Exposure notifications utilize non-identifiable Bluetooth signals which show a person’s proximity to those who have COVID-19, alerting them that they have come into contact with an infected person.

 

According to an Oxford study, even a 15 percent increase in the adoption of the use of such exposure notifications, along with manual contact-tracing could reduce infections by 15 percent. “The more adoption, the even greater impact that one can have,” McConnell said.

 

During the first panel discussion, health care reporter for POLITICO New York, Amanda Eisenberg, asked about contact tracing, safety net hospitals, and what lessons were learned since the first COVID-19 wave hit.

 

Sen. Gustavo Rivera responded referencing Senate Bill S84450C, which he sponsored, and which restricts the sharing of patient information between public health agencies, police, and immigration enforcement.

 

Rivera explained that New York would not be able to enter normalcy until there was a robust contact-tracing program in place.

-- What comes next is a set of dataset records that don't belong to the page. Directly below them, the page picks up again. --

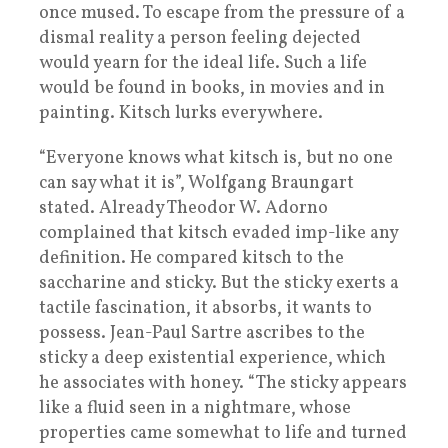
once mused. To escape from the pressure of a
dismal reality a person feeling dejected
would yearn for the ideal life. Such a life
would be found in books, in movies and in
painting. Kitsch lurks everywhere.
“Everyone knows what kitsch is, but no one
can say what it is”, Wolfgang Braungart
stated. Already Theodor W. Adorno
complained that kitsch evaded imp-like any
definition. He compared kitsch to the
saccharine and sticky. But the sticky exerts a
tactile fascination, it absorbs, it wants to
possess. Jean-Paul Sartre ascribes to the
sticky a deep existential experience, which
he associates with honey. “The sticky appears
like a fluid seen in a nightmare, whose
properties came somewhat to life and turned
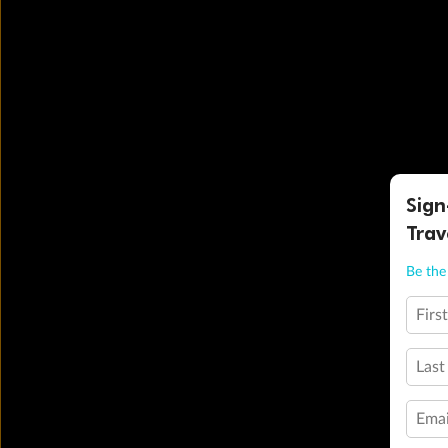
Sign
Trav
Be the 
Firs
Last
Emai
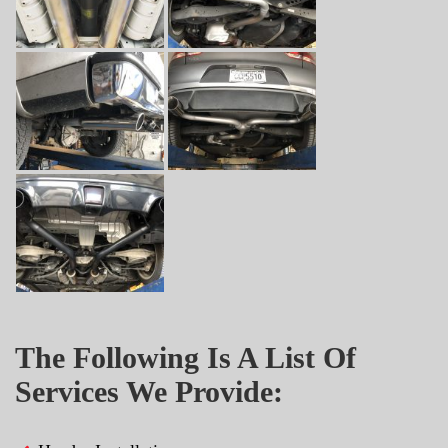
The Following Is A List Of
Services We Provide:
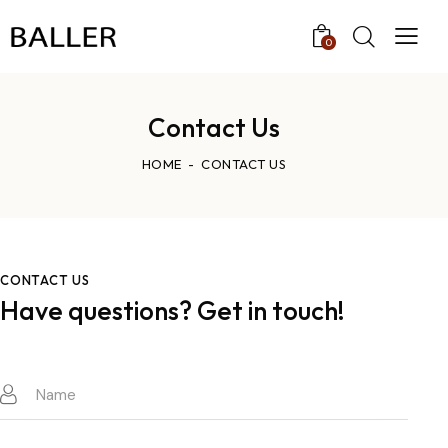
0
Contact Us
HOME
CONTACT US
CONTACT US
Have questions?
Get in touch!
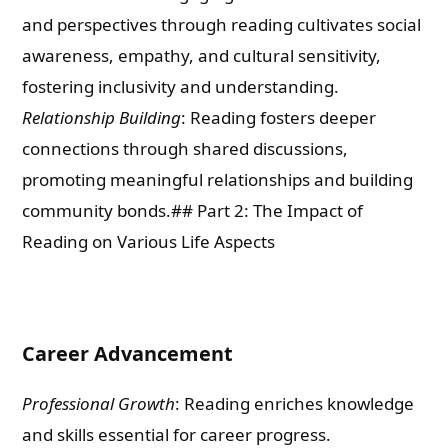
and perspectives through reading cultivates social
awareness, empathy, and cultural sensitivity,
fostering inclusivity and understanding.
Relationship Building
: Reading fosters deeper
connections through shared discussions,
promoting meaningful relationships and building
community bonds.## Part 2: The Impact of
Reading on Various Life Aspects
Career Advancement
Professional Growth
: Reading enriches knowledge
and skills essential for career progress.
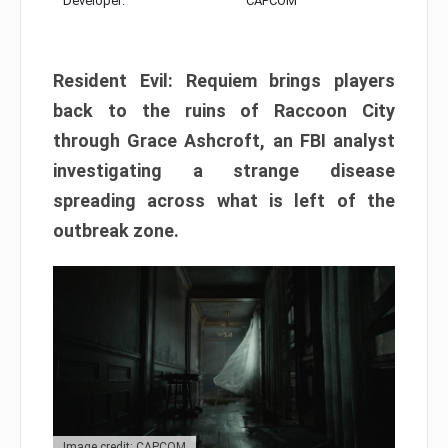
Developer:
CAPCOM
Resident Evil: Requiem brings players
back to the ruins of Raccoon City
through Grace Ashcroft, an FBI analyst
investigating a strange disease
spreading across what is left of the
outbreak zone.
Image credit: CAPCOM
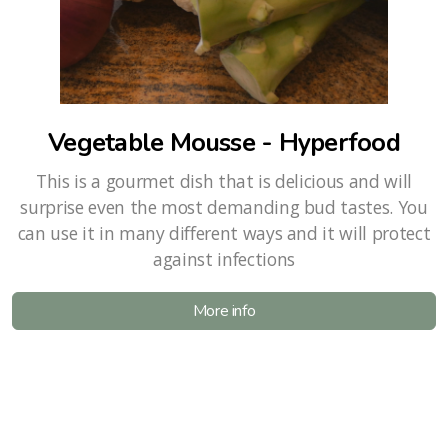
Vegetable Mousse - Hyperfood
This is a gourmet dish that is delicious and will
surprise even the most demanding bud tastes. You
can use it in many different ways and it will protect
against infections
More info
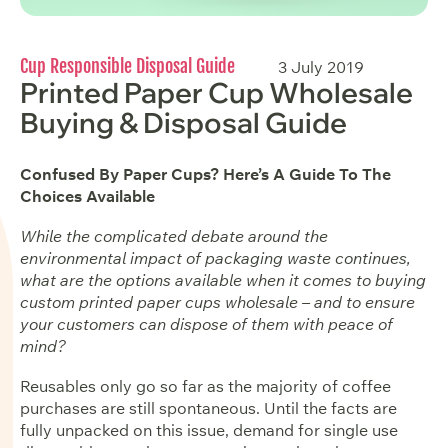
Cup Responsible Disposal Guide
3 July 2019
Printed Paper Cup Wholesale
Buying & Disposal Guide
Confused By Paper Cups? Here’s A Guide To The
Choices Available
While the complicated debate around the
environmental impact of packaging waste continues,
what are the options available when it comes to buying
custom printed paper cups wholesale – and to ensure
your customers can dispose of them with peace of
mind?
Reusables only go so far as the majority of coffee
purchases are still spontaneous. Until the facts are
fully unpacked on this issue, demand for single use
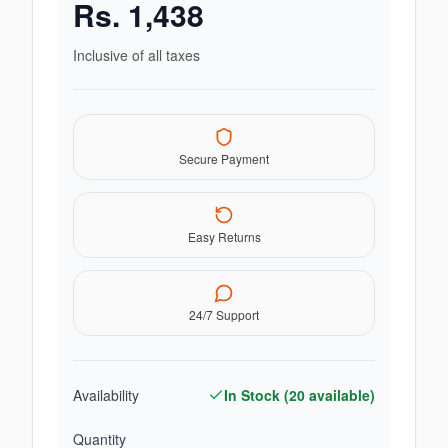
Rs.
1,438
Inclusive of all taxes
Secure Payment
Easy Returns
24/7 Support
Availability
In Stock (
20
available)
Quantity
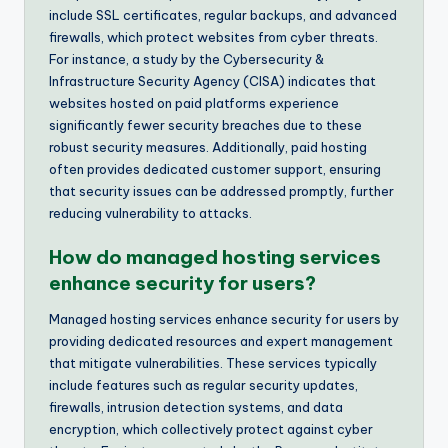
include SSL certificates, regular backups, and advanced
firewalls, which protect websites from cyber threats.
For instance, a study by the Cybersecurity &
Infrastructure Security Agency (CISA) indicates that
websites hosted on paid platforms experience
significantly fewer security breaches due to these
robust security measures. Additionally, paid hosting
often provides dedicated customer support, ensuring
that security issues can be addressed promptly, further
reducing vulnerability to attacks.
How do managed hosting services
enhance security for users?
Managed hosting services enhance security for users by
providing dedicated resources and expert management
that mitigate vulnerabilities. These services typically
include features such as regular security updates,
firewalls, intrusion detection systems, and data
encryption, which collectively protect against cyber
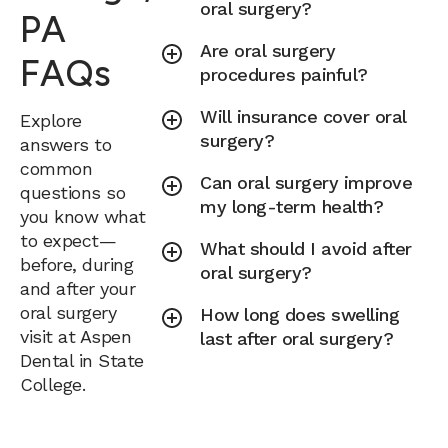
oral surgery?
PA
Are oral surgery
FAQs
procedures painful?
Will insurance cover oral
Explore
surgery?
answers to
common
Can oral surgery improve
questions so
my long-term health?
you know what
to expect—
What should I avoid after
before, during
oral surgery?
and after your
oral surgery
How long does swelling
visit at Aspen
last after oral surgery?
Dental in State
College.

In this context, he said the government needed to guarantee that patient information for undocumented residents would be kept completely private. “Particularly with this administration in D.C., they have a fear of sharing any of their information,” Rivera said, referring to the State’s undocumented residents.

 

The senator added that even for those who are documented, the history of police intervention in the U.S. had made people wary of sharing personal information out of fear of how it might be used.

 

Assemblyman Richard Gottfried, chairperson of the health committee at the State Assembly, spoke about HIV testing and a prior confidentiality law that had been passed to protect the privacy of people with HIV, drawing similarities between that law and the new Contact Tracing Data Privacy Bill.

 

“Certainly, in this day and age of concern about the police and immigration, people need solid legal documentation that their contact tracing information is going to be kept under lock and key,” he said.

 

Louise Cohen is chief executive officer at Primary Care Development Corporation and asked about the primary care role during the crisis, and the dramatic increase in NYC Health + Hospitals telehealth visits.

 

Cohen said there had been no messaging at the State or local level about how to engage with primary care providers during the crisis. She said she spoke to one nurse who told her that 100 percent of the adult patients she had been seeing had elevated hypertension.

 

“They couldn’t manage that elevated hypertension because it was a mass pass-through testing site,” she said. She added that such a delay in care created a second pandemic or shadow pandemic, which resulted in untreated and undiagnosed chronic diseases. Cohen urged the utilization of primary care going forward as the pandemic continues.

 

Dr. Ted Long, executive director of Test & Trace Corps at New York City Health + Hospitals, explained that they had used the pandemic to get people who never had primary care physicians enrolled at mass testing sites. “We’re able to leverage this as an opportunity to bring people into the primary care world for the rest of their lives, and we start with telehealth,” he said.

 

Rivera concluded by acknowledging that the crisis hadn’t changed the health system, and emphasized that there was an obligation on public representatives to alter it. “The reimagining of our healthcare system has to be done in a way where we have people at its center,” he said.